Thursday, 4 July 2013

Hazrat Nizamuddin: Qawwali, Sufism and Faith

On a Thursday evening I finally decided to unplug myself from all my gadgets and decided to pay obeisance at Delhi’s famous Hazrat Nizamuddin Dargah, mausoleum of one of the world's most renowned Sufi saints, Nizamuddin Auliya. I did not have a particular prayer on my lips but was simply curious to visit the pious place also famous for its Qawwali. The highlight of the evening – the Qawwali by two sufi singers happens every Thursdays. Under the open skies, they sang till nine that evening.

The cavernous lanes to the dargah was dotted with vendors selling religious offerings. We got ourselves pre-assembled disposable plates neatly stacked with incense sticks, rose petals and ittar (natural perfumed oil). Of course, we bought the Chadar too (available in all varieties - heavily embroidered in brocades or plain ones with gota trimmings). The chadars had religious scriptures painted on them and is offered only by men at the shrine. Two sets of these plates and a Chadar costed us Rs 180. The young sellers could gauge that we were first-timers and Hindus. They were kind enough to apprise us of the procedure inside the dargah.

 
A glimpse of the compound

We paved our way to the shrine and are greeted by hundreds of devotees, beautiful Persian poetry, Mughal-style cut glass chandeliers, the intangible Sufi culture and sonorous quals -utterances (of the prophet) in the incense-scented air. Truly a magical Mehfil-e-Sama, where all you want to do is find a place on the floor and sway along with the singers. In fact, the chaste renditions of the popular Ali More Angana and Dama Dam Mast Kalandar made us smile in surprise. The tablas and harmoniums reverberated in the closed compounds bringing alive the whirling dervishes in our hearts – all at the same time.
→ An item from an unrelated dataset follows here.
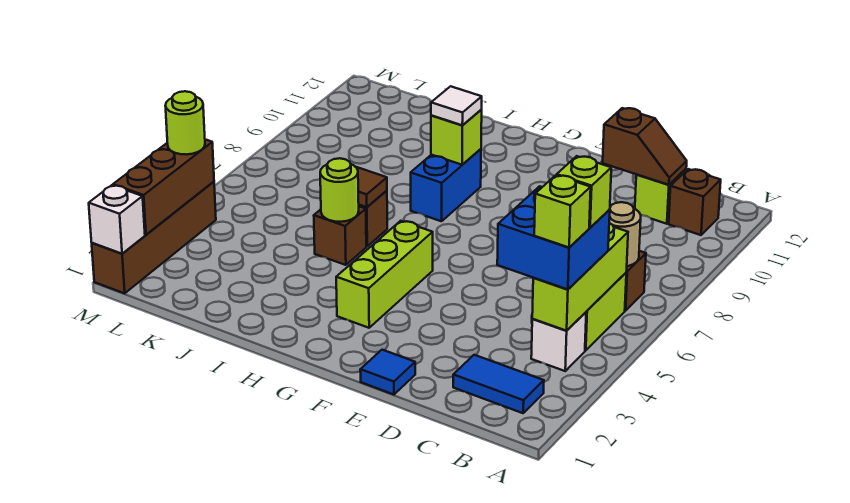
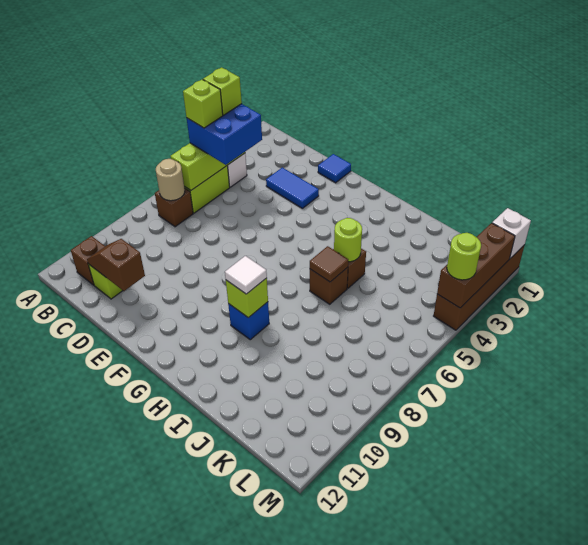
blue 1x2 tile [453,355,544,413] -> blue 1x2 tile moved to [266,167,319,208]
lime 1x3 brick [336,221,433,328] -> none
blue 1x2 brick [411,149,481,221] -> blue 1x1 brick [228,302,269,340]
Interestingly the shrine is also visited by a large number of Hindus and Christians. The moment I along with my partner got a bit clueless, we had someone from the crowd or the management helping us with the right directions. He went inside the dargah to offer the chadar and I was asked to stand outside and say my prayers. I caught a glimpse of the proceedings from the carved marble panels. There were a million of red sacred threads (mannat ka dhaga) tied to the cutouts on these panels. We were also urged to buy this “kalawa” before entering the shrine by some vendors at the entrace – talk about judging a person’s religion by just looking at their faces!

For the purpose of pictorial representation

I wore a salwar kameez with dupatta over my head and my partner too used a kerchief to cover his head. We mingled with the crowd with slight inhibitions, but it was probably just our concerns. There was nothing in the atmosphere that was meant to unnerve us. We soaked up the positive vibes and powerful calls of the muezzin and felt very much at peace – we couldn’t decipher a word though!

I definitely want to visit this dargah again, not for some soul-searching sojourn, but for pure enchantment of the senses. It’s a place where a medley of emotions run in high spirits – some thanking the almighty, some seeking blessings for a new journey and a few craving peace in their silent mourning.

Travel Tips:
* It is located in the Nizamuddin West area near Humayun’s Tomb. The shrine gets crowded on Thursdays.
* Footwear is not allowed inside – many shopkeepers will volunteer to keep these for you in lieu of a tip (not compulsory). I recommend you to wear socks.
 Parking is a problem. It’s advisable to park some distance away and walk.
 Always cover your heads in the prayer areas. Though it is not required if you are in the compound for the performance.